>>>

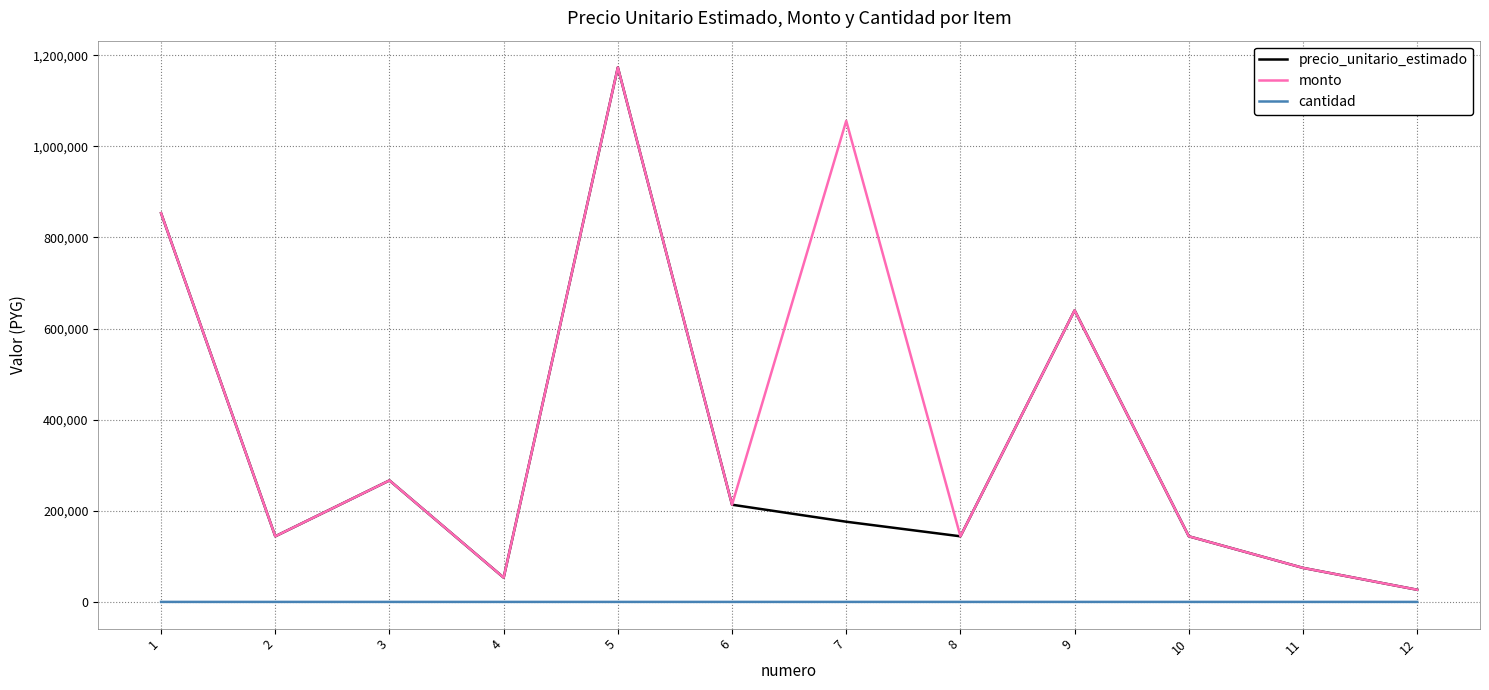

The value of monto at 9 is 352552. True or false?

False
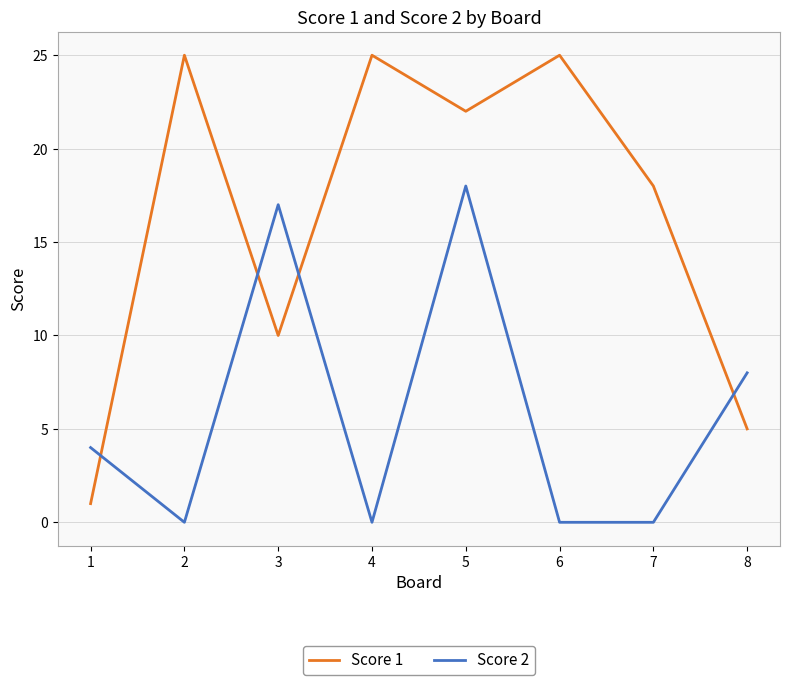

How many lines are shown in the chart?

2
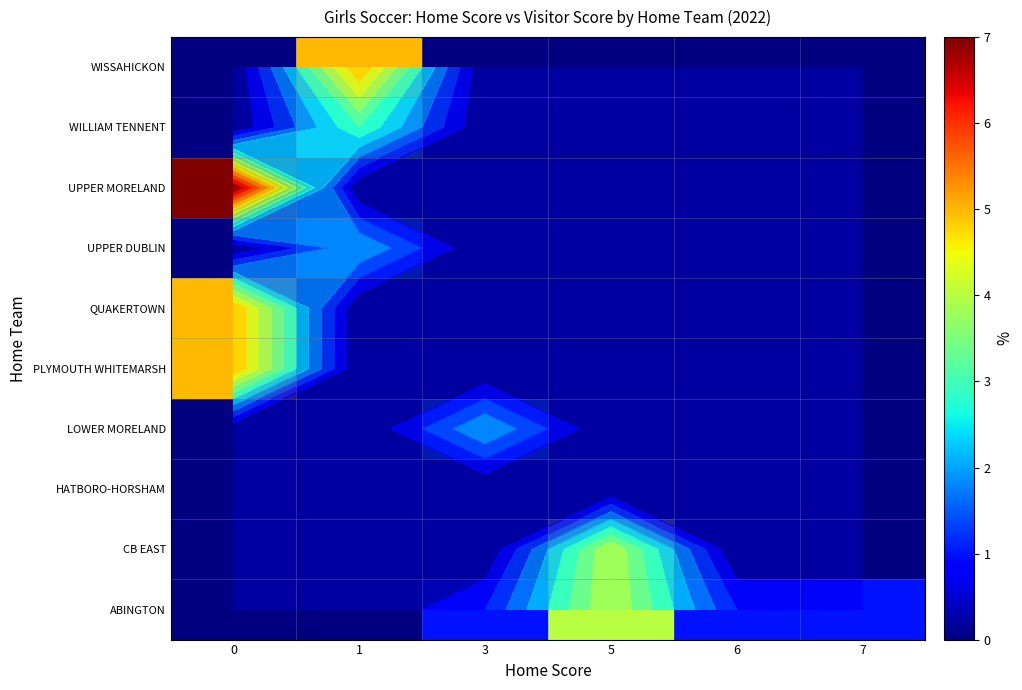

How many values in row_0 are above zero?

4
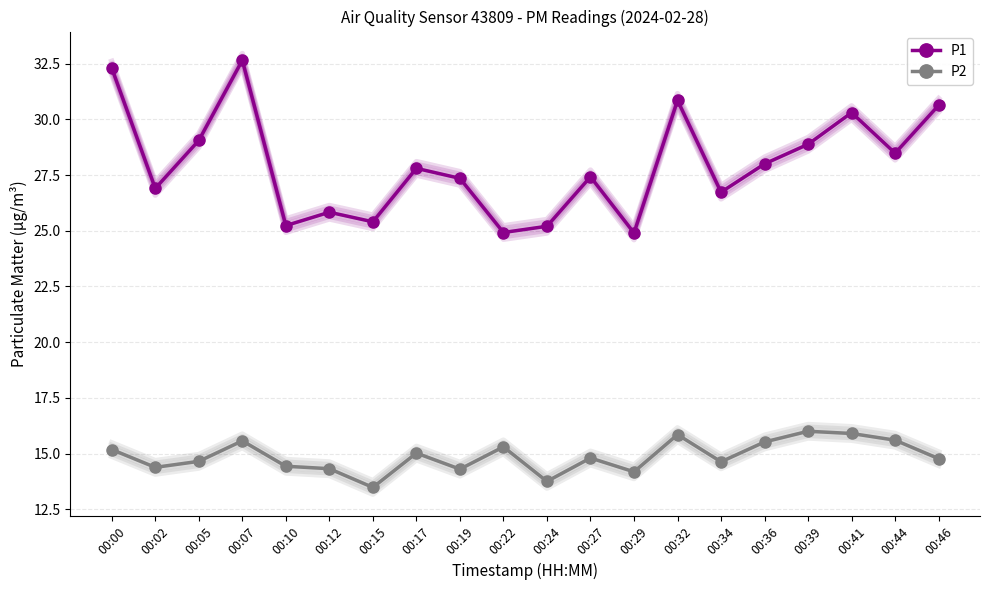

What is the value of the P2 point at the 14th from the left?

15.8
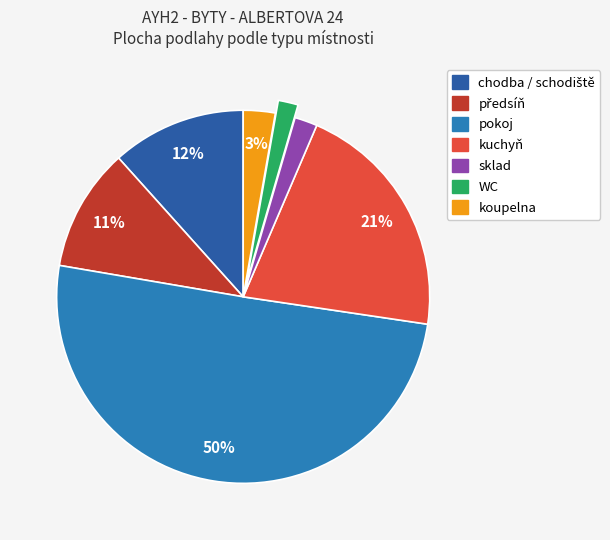

To the nearest percent, what is the average slice percentage?

14%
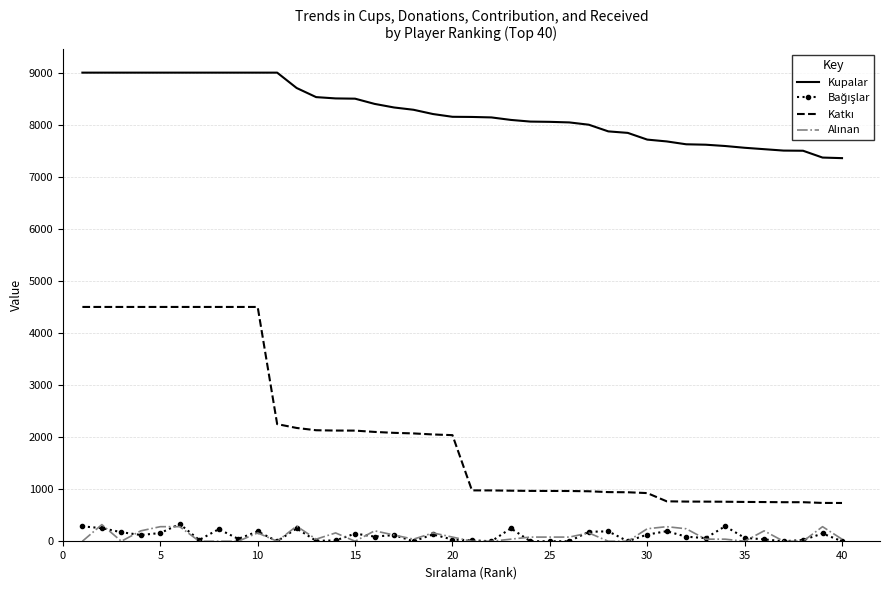

Which series has the largest total across all categories?

Kupalar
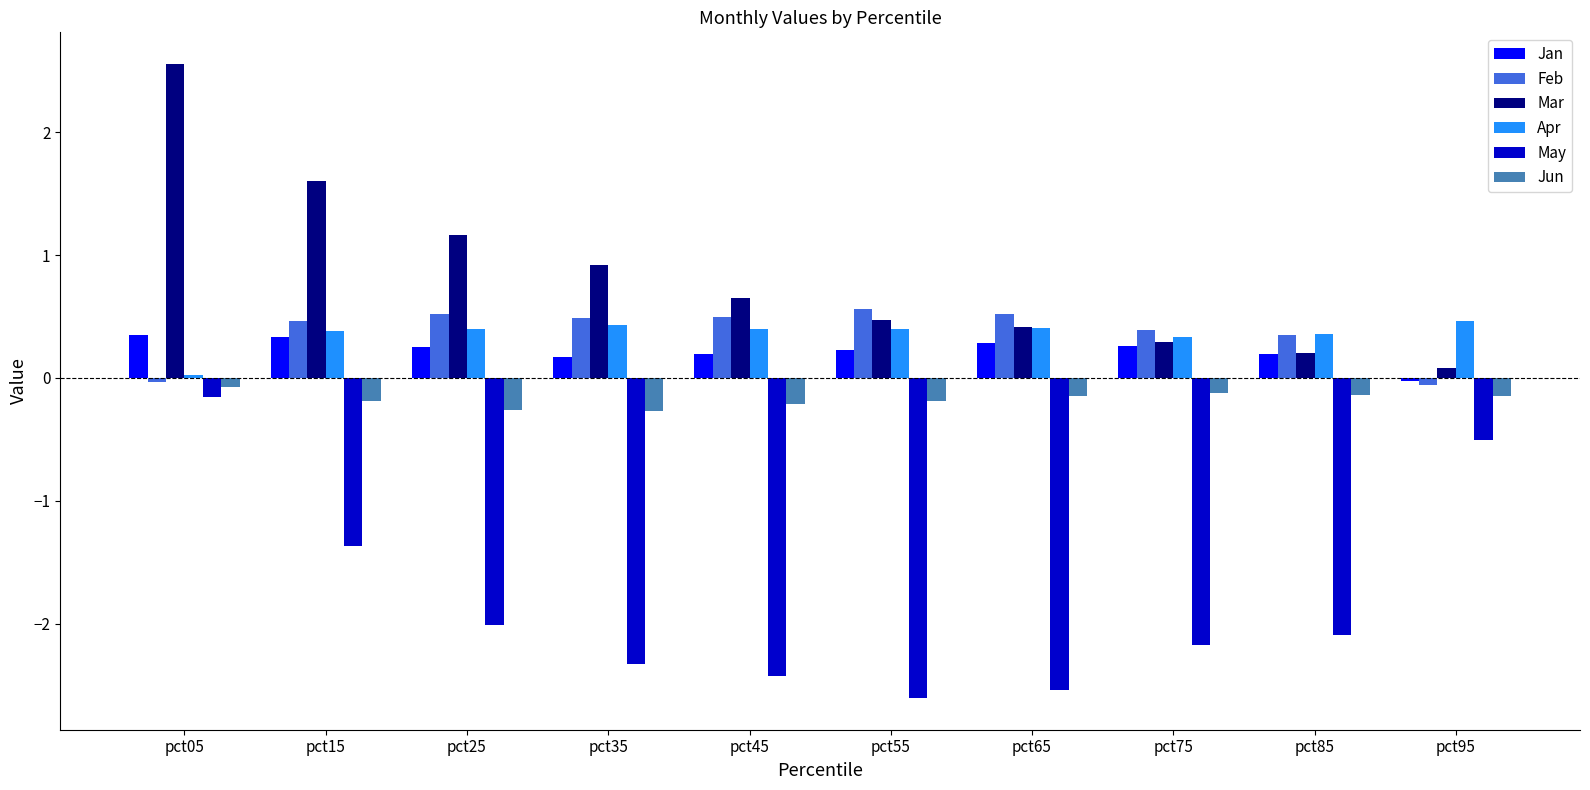

What is the minimum value shown in the chart?

-2.6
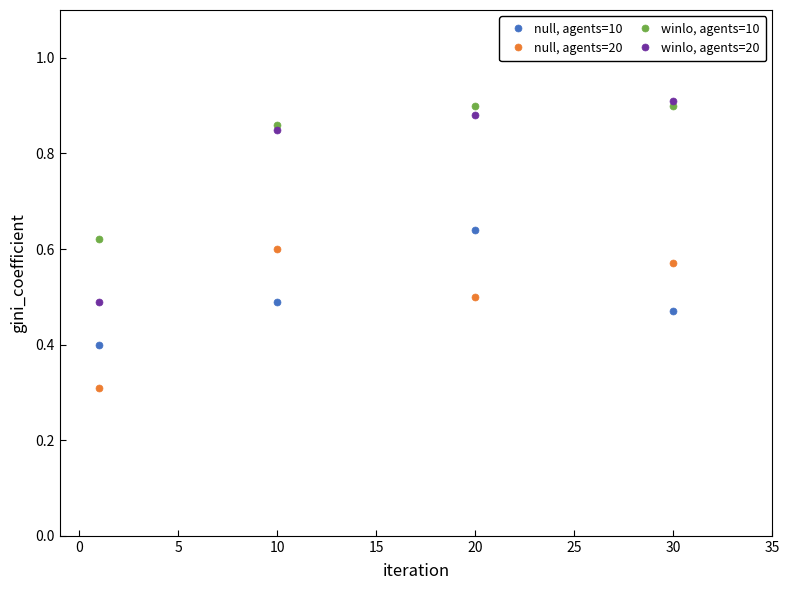

True or false: winlo, agents=10 and null, agents=20 intersect in this chart.

False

<<<

_WHAT THIS TASK INVOLVES_.
Please render everything from the line containing "True or false: winlo, agents=10" down to the end of the entries above as a Markdown table with the columns No. and Line. Number each row and skip blank lines.

_EXERCISE ANSWER_.
| No. | Line |
|---|---|
| 1 | True or false: winlo, agents=10 and null, agents=20 intersect in this chart. |
| 2 | False |